It was only gossip, which might be expected under such circumstances, but it fired Mary Bolitho's imagination. It helped her to realise the situation more keenly even than she had yet realised it. Paul swinging on a scaffold! Paul dead! Then she knew the secret of her heart. What she had never dreamt of as possible became a tremendous reality. He was the one man in all the world for her. Without him life would be a great haggard misery. She did not know why it was, or how it was, but the man had become king of her life; and he was lying in a prison cell accused of murder!

She must do something; she must! She felt as though she were going mad; she free in the streets of Manchester, free to live her own life, to follow her desires, while he lay there alone, with the shadow of the scaffold resting upon him! And he was innocent. She was sure he was innocent. She had no more a doubt about it than of her own existence. The evidence at the Brunford Town Hall and at the coroner's inquest was nothing to her. Circumstantial evidence was nothing. The gossip which was so freely bandied was nothing. Paul was innocent, and she loved him. But what could she do? Rather, what must she do? Regardless of the consequences, she immediately took steps whereby she might be enabled to see the prisoner.

Naturally Paul had no idea of the thoughts that were surging in her mind. He never dreamed of what she intended to do. He sat alone in his cell, thinking and wondering. He had given up all hope of ever seeing Mary again. All his fond imaginings had come to nothing. The resolutions he had made were but as the wind. One day he was full of hope, full of determination; he would conquer difficulties, he would laugh at impossibilities; the next day all hope had gone; defeat, disgrace, horror blotted out everything else.

That was the greatest burden he had to bear. His life broken off in the middle? Yes, he could face that. The career which promised great things utterly destroyed—well, that did not seem to matter. The destruction of the dreams of a lifetime? Terrible as it was, he met it with a kind of grim despair. But the loss of Mary Bolitho—to feel that he would never see her again, never hear her voice again, never enter into the joy which he had promised himself should be his—that was terrible beyond words.

He had no belief in a future life, even while his heart demanded it. When the last act was over, then came a pall of eternal silence, eternal unconsciousness. Of course it was a great, grim, ghastly tragedy, but he had to accept facts as they were. There was no God, no Providence, no justice; life was a hideous mockery, a meaningless tangle. No; he would never see her again, never hear her voice again, never catch that glad flash of her eyes which he had seen during their last meeting. It seemed to him as though he had entered an inferno, over the portals of which was written: "All hope abandon, ye who enter here."

Then, suddenly, the heavens opened.

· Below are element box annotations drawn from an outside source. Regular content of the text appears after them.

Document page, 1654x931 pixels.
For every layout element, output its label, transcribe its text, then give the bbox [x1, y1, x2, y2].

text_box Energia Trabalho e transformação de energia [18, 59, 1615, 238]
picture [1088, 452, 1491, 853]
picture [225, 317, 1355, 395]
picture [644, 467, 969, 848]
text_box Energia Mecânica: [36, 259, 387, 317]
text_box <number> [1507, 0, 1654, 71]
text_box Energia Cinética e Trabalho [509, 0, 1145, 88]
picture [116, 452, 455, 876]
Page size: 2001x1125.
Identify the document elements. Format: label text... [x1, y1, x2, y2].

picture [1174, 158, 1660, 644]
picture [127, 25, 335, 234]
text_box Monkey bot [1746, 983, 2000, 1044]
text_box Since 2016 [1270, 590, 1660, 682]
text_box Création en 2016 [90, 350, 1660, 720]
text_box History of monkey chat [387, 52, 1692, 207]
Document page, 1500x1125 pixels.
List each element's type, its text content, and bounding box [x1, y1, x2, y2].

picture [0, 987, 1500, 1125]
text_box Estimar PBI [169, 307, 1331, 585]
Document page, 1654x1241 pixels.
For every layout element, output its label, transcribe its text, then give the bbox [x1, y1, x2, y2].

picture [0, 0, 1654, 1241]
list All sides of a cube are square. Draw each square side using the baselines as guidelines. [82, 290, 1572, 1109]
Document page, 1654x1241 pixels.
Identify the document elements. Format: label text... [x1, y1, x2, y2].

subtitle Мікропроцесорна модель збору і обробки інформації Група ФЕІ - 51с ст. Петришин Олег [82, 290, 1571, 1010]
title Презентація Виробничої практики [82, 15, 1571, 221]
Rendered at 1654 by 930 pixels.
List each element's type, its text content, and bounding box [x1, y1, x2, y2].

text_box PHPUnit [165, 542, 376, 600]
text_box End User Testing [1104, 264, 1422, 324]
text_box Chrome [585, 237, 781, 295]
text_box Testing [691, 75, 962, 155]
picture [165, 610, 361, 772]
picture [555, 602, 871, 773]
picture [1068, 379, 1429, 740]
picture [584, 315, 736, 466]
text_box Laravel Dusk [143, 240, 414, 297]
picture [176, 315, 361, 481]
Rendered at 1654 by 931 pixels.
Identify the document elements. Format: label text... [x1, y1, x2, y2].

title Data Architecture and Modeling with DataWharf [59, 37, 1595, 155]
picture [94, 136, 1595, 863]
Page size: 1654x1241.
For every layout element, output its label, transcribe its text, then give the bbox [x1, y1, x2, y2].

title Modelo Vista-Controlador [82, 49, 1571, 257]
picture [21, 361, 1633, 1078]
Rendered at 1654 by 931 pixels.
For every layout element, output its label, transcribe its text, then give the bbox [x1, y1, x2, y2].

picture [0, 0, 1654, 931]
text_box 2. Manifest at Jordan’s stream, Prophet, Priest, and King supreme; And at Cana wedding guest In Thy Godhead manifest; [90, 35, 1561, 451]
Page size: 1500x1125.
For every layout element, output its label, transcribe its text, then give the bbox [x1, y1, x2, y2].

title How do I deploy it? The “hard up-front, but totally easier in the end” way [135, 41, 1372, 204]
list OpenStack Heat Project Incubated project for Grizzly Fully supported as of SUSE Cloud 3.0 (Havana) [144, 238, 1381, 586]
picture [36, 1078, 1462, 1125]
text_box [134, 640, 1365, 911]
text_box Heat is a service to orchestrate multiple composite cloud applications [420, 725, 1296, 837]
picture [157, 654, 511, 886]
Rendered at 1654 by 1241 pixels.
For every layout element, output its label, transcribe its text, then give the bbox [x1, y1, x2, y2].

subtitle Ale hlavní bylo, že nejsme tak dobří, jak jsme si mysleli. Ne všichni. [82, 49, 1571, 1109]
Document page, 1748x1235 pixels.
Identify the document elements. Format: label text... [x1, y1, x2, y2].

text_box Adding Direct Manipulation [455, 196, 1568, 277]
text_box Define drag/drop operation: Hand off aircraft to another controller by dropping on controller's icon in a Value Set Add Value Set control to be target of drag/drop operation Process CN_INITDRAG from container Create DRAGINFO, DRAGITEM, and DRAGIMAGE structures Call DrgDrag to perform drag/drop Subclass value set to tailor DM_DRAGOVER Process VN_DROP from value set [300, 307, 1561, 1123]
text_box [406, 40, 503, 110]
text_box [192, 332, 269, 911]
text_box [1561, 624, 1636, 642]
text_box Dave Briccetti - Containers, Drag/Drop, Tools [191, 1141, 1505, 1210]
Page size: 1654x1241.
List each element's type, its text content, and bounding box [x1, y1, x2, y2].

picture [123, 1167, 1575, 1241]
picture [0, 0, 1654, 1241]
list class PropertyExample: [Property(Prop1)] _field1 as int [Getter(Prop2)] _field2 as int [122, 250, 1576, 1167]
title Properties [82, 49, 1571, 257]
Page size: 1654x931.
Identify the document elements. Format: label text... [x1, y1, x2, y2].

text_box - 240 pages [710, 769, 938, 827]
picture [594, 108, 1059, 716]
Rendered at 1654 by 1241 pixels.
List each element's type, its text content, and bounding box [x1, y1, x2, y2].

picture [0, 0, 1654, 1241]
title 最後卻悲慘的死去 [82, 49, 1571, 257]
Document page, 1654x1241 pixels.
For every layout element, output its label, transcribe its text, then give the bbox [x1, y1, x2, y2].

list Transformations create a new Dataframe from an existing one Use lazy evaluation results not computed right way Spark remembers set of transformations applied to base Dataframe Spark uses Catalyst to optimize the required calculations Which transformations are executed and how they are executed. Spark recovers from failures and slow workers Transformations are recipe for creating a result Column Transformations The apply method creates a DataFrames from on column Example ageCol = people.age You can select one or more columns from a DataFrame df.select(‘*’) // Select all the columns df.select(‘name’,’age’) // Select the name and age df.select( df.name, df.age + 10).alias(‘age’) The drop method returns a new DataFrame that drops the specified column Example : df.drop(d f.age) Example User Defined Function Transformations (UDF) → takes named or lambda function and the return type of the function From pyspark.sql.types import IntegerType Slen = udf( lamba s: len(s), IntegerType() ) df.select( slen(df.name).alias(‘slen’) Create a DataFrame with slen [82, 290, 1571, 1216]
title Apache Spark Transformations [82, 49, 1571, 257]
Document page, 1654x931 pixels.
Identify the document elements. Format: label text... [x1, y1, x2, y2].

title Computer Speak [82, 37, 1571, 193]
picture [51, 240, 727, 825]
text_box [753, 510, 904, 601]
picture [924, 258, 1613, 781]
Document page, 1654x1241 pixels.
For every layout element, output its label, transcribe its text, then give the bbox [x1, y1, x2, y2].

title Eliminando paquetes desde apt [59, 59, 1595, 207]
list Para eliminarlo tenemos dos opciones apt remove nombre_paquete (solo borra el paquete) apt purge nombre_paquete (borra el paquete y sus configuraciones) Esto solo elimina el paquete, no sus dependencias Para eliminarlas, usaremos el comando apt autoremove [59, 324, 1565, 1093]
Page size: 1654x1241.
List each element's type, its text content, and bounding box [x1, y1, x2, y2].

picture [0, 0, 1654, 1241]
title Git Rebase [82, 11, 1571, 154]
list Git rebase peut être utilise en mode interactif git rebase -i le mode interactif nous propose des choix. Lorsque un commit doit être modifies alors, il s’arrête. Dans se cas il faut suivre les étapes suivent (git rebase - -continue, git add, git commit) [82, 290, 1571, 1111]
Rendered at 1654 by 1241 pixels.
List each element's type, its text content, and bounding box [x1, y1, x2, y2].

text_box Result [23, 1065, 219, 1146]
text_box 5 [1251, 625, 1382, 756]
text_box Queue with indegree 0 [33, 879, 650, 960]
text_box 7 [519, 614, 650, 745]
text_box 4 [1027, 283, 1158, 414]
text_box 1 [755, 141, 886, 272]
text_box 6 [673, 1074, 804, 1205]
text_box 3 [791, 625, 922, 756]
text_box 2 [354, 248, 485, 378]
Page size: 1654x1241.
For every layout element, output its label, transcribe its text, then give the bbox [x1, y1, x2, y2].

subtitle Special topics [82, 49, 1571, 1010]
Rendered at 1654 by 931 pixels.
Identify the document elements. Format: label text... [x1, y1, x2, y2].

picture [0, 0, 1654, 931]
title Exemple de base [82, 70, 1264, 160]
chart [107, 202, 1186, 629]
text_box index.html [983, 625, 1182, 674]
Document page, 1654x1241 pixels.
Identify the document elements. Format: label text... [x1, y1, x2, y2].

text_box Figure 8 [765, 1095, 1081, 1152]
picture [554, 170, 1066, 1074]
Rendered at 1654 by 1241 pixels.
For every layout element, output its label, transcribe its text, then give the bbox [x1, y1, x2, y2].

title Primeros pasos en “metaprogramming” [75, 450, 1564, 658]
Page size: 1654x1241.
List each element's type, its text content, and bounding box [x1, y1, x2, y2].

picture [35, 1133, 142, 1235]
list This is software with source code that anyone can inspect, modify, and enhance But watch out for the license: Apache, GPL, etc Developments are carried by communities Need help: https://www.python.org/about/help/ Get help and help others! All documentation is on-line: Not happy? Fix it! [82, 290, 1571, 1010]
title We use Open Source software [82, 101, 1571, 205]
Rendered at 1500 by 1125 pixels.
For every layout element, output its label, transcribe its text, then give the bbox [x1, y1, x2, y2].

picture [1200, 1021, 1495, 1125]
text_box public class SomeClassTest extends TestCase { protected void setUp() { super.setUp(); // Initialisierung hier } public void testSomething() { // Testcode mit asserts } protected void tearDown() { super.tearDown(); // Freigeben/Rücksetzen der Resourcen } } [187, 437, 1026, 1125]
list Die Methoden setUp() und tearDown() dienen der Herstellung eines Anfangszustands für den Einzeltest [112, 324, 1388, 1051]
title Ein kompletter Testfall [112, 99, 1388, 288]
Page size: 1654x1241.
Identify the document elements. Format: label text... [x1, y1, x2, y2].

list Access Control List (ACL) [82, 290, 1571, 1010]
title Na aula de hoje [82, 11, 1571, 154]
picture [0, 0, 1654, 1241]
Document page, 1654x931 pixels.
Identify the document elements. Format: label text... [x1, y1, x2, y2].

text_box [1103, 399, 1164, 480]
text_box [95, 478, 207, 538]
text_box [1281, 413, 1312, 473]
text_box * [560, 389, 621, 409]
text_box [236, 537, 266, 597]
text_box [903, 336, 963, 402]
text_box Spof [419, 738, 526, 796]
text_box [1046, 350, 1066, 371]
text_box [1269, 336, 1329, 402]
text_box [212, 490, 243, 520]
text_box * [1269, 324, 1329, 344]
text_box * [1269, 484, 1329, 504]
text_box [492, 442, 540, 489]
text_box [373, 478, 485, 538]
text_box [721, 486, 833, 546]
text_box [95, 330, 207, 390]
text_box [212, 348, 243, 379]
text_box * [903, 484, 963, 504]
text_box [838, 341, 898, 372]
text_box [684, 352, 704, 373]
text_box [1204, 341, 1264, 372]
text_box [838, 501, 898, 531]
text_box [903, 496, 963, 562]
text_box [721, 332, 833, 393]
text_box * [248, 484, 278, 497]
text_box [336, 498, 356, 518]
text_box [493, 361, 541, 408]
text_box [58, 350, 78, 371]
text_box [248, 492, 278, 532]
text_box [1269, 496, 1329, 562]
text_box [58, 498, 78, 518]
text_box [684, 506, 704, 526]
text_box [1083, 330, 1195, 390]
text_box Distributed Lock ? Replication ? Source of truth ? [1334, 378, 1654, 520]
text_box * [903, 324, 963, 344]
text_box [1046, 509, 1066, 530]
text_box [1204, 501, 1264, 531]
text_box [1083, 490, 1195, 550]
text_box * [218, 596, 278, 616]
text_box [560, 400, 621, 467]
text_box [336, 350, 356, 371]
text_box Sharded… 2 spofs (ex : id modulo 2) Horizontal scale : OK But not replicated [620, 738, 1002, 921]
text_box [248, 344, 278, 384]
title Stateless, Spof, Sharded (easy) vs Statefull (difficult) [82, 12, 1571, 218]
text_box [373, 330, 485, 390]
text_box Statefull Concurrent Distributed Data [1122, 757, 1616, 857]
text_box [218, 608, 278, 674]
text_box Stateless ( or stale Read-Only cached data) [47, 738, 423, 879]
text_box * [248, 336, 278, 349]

It seemed as though the black night had ended in the shining of a summer morning. The blackness of his cell, the grim future of his life were as nothing. He heard her voice, and they stood face to face.

For a moment they did not speak. He looked at her like one fascinated. It was too wonderful to be true. Presently he would wake from his dream, as he had wakened from other dreams, and everything would mock him again. He passed his hand across his brow, as if to wipe away the shadows which hung between him and reality. Yes, Mary was there; she was looking at him with kind eyes, and her lips were tremulous. Then in a moment the meaning of what she had done became real to him. If there was one thing for which he had feared, it was Mary's good name. One of the great objects of his life had been to save her from being connected with the shame which surrounded his name. Little as he cared for gossip under ordinary circumstances, he dreaded it now. What would be said if it were known that she had come to see him? And people would know! Would not a thousand suspicions be aroused? Would not evil tongues wag? His own suffering he could bear, but she must not suffer.

"Why have you come?" It was not a bit what he intended to say, but the words seemed drawn from him in spite of himself.

"I came to see you," she said. "How could I help it?"

Again he looked at her wonderingly. He did not understand. He fancied that his brain must be giving way. He could not connect cause with event. He could not grasp the issues of the situation.